TASK SET -
1. In the article on runners' arthritis risk, how many runners who had completed at least one marathon did the researchers follow?
2. Please translate this sentence from the article on runners' arthritis risk into Spanish: "The real culprit behind arthritis is BMI."
━━ EXCERPTED TEXT
The Risk of Arthritis for Runners
Do runners have a higher risk of arthritis? This simple question is surprisingly difficult to answer. Some studies say yes, some say now.
A new study followed the largest cohort to date, 74,752 runners and 14,625 walkers, to provide a higher quality answer to this question.
They found that in general, runners did not have a higher risk of arthritis. Individuals who ran regularly actually had a lower risk of arthritis than those who did not.
However, once this figure was adjusted for BMI, the reduced arthritis risk for runners was no longer statistically significant.
This suggests that running reduces BMI while improving physical health, which leads to a lower arthritis risk compared to walkers.
Weight Drives Arthritis Risk
Any benefits from not running are likely over-shadowed by the significant benefits of weight loss.
The real culprit behind arthritis is BMI. Higher weight puts more pressure on your joints, particularly your knee.
Individuals in this study had a dose-dependent relationship between BMI and arthritis. The data suggests that your arthritis risk goes up with every additional excess pound.
Walking vs Running & Arthritis Risk
Casual runners have a significantly lower risk of arthritis than walkers. However, high intensity walkers and runners both had a similarly lower risk of developing arthritis. This suggest that running is not necessarily better than walking when it comes to arthritis, but it certainly isn't worse.
Arthritis Risk for Marathon and 10K Runners
Marathon runners and competitive 10K runners likely run more than anyone else. Training for a marathon often involves running 10 miles a day for months in order to get in shape for a 26 mile race.
Researchers in this study followed 22,705 runners who had run at least one marathon. They found that running more marathons has no effect on arthritis risk, even in those who ran 2-5 marathons per year.
Similarly, 10K race performance times had no effect on the risk of developing arthritis.
Key Takeaways & Study Weaknesses
As shown in the evidence score above, we only gave this study a 2/5. While this is one of the better studies so far in this space, it suffers from some significant shortcomings.
The data shows that generally, individuals who run regularly have a lower risk of arthritis than those who don't. This is great news. However, it tells us nothing about running vs cycling and swimming. If a runner switches to cycling, which burns calories with less impact on the knees, would they have a lower arthritis risk?
It does good evidence that on a whole, running is beneficial for reducing arthritis risk. Avoiding running to reduce arthritis risk is likely not a good strategy. The benefits of weight loss far outweigh any possible risk of arthritis when it comes to running, if there are any at all.
━━━━
━━ ENTRIES SHOWN
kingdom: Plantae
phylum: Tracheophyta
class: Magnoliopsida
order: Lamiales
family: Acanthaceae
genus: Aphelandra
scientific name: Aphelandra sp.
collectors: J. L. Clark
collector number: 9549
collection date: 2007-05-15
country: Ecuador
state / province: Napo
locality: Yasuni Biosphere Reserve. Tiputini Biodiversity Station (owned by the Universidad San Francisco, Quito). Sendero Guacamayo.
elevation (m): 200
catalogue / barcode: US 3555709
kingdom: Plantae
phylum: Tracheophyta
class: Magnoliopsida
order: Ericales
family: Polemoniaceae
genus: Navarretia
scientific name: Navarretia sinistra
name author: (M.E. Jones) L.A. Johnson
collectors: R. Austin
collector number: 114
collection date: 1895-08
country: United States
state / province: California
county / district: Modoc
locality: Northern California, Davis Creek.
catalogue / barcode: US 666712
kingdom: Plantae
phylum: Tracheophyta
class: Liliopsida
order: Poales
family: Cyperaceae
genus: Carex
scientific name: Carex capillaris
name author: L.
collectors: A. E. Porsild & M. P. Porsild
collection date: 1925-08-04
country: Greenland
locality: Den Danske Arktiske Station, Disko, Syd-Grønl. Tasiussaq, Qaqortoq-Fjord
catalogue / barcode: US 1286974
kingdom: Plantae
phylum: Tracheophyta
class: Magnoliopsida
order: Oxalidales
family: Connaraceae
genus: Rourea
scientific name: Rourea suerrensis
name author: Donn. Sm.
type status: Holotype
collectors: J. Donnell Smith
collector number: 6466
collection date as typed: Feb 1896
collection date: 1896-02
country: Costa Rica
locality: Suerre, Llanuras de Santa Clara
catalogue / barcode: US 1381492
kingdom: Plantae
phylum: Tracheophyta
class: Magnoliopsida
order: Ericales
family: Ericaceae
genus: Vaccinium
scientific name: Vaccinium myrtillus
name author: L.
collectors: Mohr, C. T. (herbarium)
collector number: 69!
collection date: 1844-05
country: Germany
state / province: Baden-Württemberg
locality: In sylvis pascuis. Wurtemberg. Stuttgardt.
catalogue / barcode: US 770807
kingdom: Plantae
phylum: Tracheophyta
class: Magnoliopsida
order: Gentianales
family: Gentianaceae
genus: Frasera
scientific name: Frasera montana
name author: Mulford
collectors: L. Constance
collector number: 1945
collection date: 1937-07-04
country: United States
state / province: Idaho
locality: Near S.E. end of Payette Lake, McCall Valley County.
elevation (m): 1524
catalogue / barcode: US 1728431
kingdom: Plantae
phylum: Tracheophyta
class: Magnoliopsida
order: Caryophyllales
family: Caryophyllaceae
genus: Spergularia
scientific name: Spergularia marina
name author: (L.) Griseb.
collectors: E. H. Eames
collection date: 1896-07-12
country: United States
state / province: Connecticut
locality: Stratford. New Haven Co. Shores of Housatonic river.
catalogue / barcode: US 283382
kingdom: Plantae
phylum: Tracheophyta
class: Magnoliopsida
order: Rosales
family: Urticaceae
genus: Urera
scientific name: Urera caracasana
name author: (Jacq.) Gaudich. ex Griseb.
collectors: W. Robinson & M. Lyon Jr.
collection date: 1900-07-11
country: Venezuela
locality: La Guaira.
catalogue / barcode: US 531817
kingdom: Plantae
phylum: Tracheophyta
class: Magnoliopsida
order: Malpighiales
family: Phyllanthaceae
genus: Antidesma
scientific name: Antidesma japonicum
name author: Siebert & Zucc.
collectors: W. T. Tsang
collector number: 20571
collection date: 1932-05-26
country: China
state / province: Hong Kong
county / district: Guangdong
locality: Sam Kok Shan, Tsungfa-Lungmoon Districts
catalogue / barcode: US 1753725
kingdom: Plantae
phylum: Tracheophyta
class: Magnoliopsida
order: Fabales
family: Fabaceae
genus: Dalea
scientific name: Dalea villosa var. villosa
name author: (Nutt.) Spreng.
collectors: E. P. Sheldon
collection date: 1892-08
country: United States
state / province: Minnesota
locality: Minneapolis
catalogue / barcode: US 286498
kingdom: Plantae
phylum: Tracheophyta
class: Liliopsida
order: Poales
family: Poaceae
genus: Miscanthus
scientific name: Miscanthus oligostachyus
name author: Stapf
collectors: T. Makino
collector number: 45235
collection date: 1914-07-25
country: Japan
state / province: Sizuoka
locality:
━━━━
ANSWERS TO THE EXERCISES -
1. 22,705

2. El verdadero culpable de la artritis es el IMC.